Genocides, Serial Killers, Tragedies, & Edgy Escape Room PR Nightmares

This week a Czech escape room company made international news when they opened – and then had to shut down – their Auschwitz-themed escape room due to relentless bad press.

Similarly, a company opened and promptly closed an Anne Frank-themed escape room in the Netherlands back in March of 2016.

And a Turkish company briefly operated a concentration camp-themed game in July of 2015.

A star of David built into a gate that looks like it is made of barbed wire.
Gates of the Jewish Memorial at Dachau

With so many edgy, dark, and disturbing escape rooms, I can understand why some companies occasionally find themselves in a public relations disaster.

These are a few loose theming guidelines to avoid a PR catastrophe:


An escape room themed on a recent tragedy will cause a problem.

For example, Columbine happened in 1999. That is still recent. So are the other mass shootings that have happened since. Escape From The School Shooter is a horrible idea. It hits too close to home.

Similarly, don’t theme an escape room on disasters such as 9/11, the London Tube bombings, or refugees trying to escape the Boarder Patrol.

These might seem like extreme examples, but that’s the point.

A serial killer from a hundred years ago like H.H. Holmes or Jack the Ripper feels almost fictional. If you read what those guys actually did… they were living, breathing, nightmares. Had this form of entertainment been around in 1890-something, I am betting that a lot of folks would have been horrified at a Jack the Ripper escape room.

Political relevance

Some events happened long ago, but their relevance hasn’t faded. Genocides and enslavement are the kinds of things that aren’t quickly forgotten.

It’s not a good idea to build a game around the German concentration camps, Japanese internment, the Armenian genocide, the Japanese occupation of China, the current situation in the Sudan, or any of the countless crimes against humanity of past or present.

Striving for meaningful art

There are a few escape room designers striving to use the medium to tell a deeper story about humanity and to educate their players about the world that they live in. These designers desperately believe that with enough research, attention to detail, and respect for the subject matter, they can make a game that will shine a light on an atrocity and help people better understand it.

I haven’t seen anyone pull this off yet, but I believe that someone will accomplish it. As this medium of entertainment grows, evolves, and expands, someone will start making games that move people to tears, and to action.

However, I bet that these designers will find their early success in topics that have far less political relevance.

Someone, someday will make a masterpiece Schindler’s List of escape rooms. I am certain that there is a brilliant, educational, and compelling escape room in the Underground Railroad. These concepts are ripe for storytelling, but escape rooms aren’t there yet. Our ability to tell stories isn’t strong enough and the medium hasn’t grown enough in the public’s eye to be anything more than a game designed to amuse.

If enough designers continue to push themselves, we will get there. But we are not even close at this moment.
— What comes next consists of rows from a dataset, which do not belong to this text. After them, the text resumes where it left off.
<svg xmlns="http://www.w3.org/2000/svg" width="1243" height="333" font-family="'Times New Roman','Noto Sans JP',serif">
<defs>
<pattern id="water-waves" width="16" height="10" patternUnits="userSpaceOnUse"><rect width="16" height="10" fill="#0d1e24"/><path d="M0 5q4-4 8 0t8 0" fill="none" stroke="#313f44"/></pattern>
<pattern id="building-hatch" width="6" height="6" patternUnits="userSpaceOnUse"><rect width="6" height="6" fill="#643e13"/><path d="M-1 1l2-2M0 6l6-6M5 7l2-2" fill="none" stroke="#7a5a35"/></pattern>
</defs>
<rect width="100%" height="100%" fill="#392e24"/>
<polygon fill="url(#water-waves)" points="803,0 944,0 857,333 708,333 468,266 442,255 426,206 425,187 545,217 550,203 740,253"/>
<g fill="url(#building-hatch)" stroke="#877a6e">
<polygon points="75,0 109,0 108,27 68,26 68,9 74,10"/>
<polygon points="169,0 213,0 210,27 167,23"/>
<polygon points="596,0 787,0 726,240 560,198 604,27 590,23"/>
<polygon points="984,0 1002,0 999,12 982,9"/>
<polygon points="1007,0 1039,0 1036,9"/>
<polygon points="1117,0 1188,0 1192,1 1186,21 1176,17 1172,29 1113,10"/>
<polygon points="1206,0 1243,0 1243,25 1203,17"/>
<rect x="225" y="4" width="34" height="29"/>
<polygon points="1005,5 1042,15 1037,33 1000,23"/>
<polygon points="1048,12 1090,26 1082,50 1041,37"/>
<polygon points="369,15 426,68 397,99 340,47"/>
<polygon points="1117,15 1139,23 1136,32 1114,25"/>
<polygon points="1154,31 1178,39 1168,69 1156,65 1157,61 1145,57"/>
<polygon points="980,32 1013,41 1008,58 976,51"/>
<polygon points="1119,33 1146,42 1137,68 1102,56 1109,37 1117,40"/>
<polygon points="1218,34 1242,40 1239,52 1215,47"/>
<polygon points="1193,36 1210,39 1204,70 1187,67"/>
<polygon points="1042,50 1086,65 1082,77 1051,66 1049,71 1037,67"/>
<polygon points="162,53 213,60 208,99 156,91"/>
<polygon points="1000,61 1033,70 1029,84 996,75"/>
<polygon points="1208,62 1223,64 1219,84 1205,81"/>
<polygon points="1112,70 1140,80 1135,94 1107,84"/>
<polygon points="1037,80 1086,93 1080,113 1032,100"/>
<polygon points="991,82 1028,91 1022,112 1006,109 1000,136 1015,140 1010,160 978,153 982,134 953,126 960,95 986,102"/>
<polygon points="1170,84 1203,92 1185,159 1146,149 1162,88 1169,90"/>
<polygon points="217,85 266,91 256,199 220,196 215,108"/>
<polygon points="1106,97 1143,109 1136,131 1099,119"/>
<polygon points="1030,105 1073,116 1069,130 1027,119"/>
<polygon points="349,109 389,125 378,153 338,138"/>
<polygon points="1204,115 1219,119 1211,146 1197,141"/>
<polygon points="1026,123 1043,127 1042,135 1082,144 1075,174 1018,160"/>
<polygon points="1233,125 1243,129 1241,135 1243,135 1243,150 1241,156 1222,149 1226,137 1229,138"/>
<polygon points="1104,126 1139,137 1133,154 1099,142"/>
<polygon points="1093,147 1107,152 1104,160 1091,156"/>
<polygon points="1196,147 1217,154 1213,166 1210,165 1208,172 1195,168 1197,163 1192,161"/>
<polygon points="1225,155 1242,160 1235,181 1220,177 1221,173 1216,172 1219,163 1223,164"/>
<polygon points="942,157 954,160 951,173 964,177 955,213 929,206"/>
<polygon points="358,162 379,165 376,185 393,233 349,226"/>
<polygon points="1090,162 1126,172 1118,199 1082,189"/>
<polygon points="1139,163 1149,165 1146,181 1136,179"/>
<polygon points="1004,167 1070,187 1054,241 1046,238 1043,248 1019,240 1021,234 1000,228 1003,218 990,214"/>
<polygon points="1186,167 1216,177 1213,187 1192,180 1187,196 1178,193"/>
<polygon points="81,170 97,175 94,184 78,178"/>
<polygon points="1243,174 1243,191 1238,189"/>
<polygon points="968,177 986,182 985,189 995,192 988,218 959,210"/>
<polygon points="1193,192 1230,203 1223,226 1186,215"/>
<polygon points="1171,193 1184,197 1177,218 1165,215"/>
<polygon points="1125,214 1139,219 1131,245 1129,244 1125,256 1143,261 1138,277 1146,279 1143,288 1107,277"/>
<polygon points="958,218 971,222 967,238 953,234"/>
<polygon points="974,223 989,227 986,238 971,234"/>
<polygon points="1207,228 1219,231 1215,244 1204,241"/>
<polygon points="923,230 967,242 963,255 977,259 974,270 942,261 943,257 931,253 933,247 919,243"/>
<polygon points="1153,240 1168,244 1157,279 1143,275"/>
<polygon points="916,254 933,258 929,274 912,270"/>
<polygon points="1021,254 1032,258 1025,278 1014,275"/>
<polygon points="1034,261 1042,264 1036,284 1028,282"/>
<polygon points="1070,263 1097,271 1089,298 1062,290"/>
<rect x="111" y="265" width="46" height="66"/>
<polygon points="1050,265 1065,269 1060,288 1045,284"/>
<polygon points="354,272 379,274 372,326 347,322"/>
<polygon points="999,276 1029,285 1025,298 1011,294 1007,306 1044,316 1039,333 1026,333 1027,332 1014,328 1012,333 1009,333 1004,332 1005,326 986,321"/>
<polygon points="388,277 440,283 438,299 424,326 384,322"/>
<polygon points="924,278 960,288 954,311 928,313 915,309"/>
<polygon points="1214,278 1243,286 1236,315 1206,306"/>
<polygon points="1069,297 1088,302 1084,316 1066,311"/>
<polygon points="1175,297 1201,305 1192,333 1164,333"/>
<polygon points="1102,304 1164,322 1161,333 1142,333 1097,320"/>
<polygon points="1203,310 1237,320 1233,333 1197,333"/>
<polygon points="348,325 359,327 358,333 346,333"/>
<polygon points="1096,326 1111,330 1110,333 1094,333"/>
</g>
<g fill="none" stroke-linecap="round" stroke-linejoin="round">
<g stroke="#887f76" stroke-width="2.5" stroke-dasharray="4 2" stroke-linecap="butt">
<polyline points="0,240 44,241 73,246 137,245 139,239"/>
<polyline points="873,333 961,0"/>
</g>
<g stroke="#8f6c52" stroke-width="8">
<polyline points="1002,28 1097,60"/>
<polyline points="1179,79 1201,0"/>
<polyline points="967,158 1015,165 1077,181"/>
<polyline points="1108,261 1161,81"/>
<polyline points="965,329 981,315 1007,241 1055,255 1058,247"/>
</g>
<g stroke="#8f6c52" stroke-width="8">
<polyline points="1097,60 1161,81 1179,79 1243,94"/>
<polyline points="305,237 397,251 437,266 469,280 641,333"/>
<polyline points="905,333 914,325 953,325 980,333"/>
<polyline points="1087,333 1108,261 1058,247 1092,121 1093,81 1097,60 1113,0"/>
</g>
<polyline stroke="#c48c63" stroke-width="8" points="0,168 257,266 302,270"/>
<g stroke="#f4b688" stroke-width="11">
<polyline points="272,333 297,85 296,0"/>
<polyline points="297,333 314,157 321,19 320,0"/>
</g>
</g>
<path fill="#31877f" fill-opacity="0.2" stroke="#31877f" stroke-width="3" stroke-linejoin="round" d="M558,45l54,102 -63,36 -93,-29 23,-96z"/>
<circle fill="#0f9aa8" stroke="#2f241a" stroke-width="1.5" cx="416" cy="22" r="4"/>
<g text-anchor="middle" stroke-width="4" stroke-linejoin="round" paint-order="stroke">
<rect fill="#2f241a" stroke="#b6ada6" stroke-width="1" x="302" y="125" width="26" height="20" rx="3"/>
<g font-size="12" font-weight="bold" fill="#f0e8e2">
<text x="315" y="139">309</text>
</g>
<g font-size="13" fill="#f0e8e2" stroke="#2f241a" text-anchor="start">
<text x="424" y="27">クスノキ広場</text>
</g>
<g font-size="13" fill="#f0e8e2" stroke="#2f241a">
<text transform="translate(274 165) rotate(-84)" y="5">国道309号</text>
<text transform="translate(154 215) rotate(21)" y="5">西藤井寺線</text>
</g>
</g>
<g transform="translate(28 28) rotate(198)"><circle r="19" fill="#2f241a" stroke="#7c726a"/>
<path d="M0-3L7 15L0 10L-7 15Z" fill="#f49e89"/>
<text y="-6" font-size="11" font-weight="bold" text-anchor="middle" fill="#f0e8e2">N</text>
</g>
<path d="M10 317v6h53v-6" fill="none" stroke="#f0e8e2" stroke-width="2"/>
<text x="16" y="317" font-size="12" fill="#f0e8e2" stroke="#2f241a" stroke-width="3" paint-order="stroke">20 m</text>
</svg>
Ask yourself these questions

To steer clear of trouble, reflect on these questions before investing in a buildout for an especially dark game:

  • Is it based on something that really happened?
  • Did it happen recently?
  • Is it politically relevant?
  • Did a lot of people die?
  • Are the victims still alive?
  • Are the children of the victims still alive?
  • Are there people or governments actively denying that the event happened?

If you have answered “yes” to any of these, think long and hard about what you’re building before you commit your blood, sweat, tears, and cash to the concept.

(Image via BoingBoing)


  1. I suppose this is one of those areas where consultation and play testing is crucial before release rather than just working off a ‘good ideas bubble’.

  2. Beautifully written, important article.

    I’d add that one of the few negative pieces I’ve seen written about escape rooms – – arose from a room where someone set it in a psychiatric ward. That strikes me as a theme that will always be on the wrong side of the line between edgy and tasteless. (On the other hand, when I’ve brought this up in conversation on Facebook, another owner said that their psych ward room was their most popular seller – but that doesn’t make it the right thing to do…)

    1. I don’t think it’s practical to try and make games that are completely inoffensive. Offense is in the eye of the beholder, and damn near every game I have played is probably offensive in some way to someone.

      I’ve seen someone argue that the entire concept of escape games is offensive because it desensitizes people to the concept of abduction.

      If someone wants to be offended, they will find a way.

      I’m more suggesting ways to avoid massive controversy.

      1. Sure, it’s a question of where you draw the line. I provided a data point of the consequences of a misdrawn line – and, in this instance, I’m firmly on the side of Ms. Thériault.